Saturday, May 30, 2015

The Addiction of a Lifetime



Since forever, we have learned about all the world’s grievances. Poverty, water scarcity, racism, the list goes on and on. However, there is one to pay particular attention to.

Climate Change. 

A lot of you may ask why? Well, Naomi Klein, a Canadian journalist and author of This Changes Everything, gives us a pretty good explanation. 

It starts with her struggle to understand our complex and ever-changing climate. What world are we leaving to our future children? Will they appreciate the beauty of the Great Coral Reef off the Australian coast? Will they see the beautiful animals roaming Africa’s savannah?

Her explanation of the ongoing Keystone XL pipeline debate gives the reader a good understanding of the local fight in the US and Canada. 

To give a little background, the Tar Sands in Alberta, Canada, are much more difficult to extract than conventional crude. They are Bitumen, a type of fossil fuel that is much more carbon intensive. The burning of bitumen, as you can imagine, would lead to more emissions, more sea-level rise, to more storms, and so on. Besides, the method of extraction is extremely damaging to the surrounding environment. Just take a look for yourself below. 

Published by onearth.org
To turn the page a little, Klein also talks about the curious fact of lower emissions by developed countries. It turns out that due to free trade rules, more manufacturing is being done overseas. This means emissions produced in making a product are instead factored in either at that the site of production and not where they end up – usually the developed countries.

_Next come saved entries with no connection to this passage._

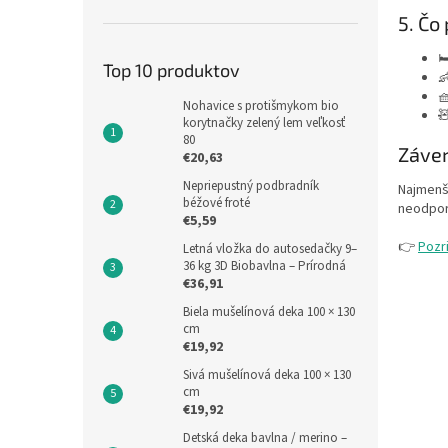
5. Čo

Top 10 produktov


Nohavice s protišmykom bio

korytnačky zelený lem veľkosť
80
Záver
€20,63
Nepriepustný podbradník
Najmenší
béžové froté
neodporú
€5,59
👉
Pozri
Letná vložka do autosedačky 9–
36 kg 3D Biobavlna – Prírodná
€36,91
Biela mušelínová deka 100 × 130
cm
€19,92
Sivá mušelínová deka 100 × 130
cm
€19,92
Detská deka bavlna / merino –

Additionally, the transport of these products causes additional emissions, as tankers move across oceans to deliver their merchandise. Do these emissions get factored into a country’s annual rate? Absolutely not. So this means that while developed countries’ emissions may be going down by recent reports, they may actually be the same or rising.

Lastly, Klein exposes the work some big environmental groups in the United States do. Particularly with The Nature Conservancy, she states that a purchase of a prairie reserve in Texas with donation money from ExxonMobil resulted after a few years in drilling permits to extract oil.

This has caused the endangered prairie chicken – which was the supposed to be protected by The Nature Conservancy – to disappear from the site, as a New York Times article recently stated.

Losing our addiction to cheap and dirty energy is turning out to be very difficult. Unless presented with reliable and affordable alternatives, our governments will continue to cave in to corporate interests and elections to maintain coal jobs and the like. Informing ourselves of the local struggles against oil extraction and of our governmental policies on the environment are the right step to ending our ever-damaging addiction.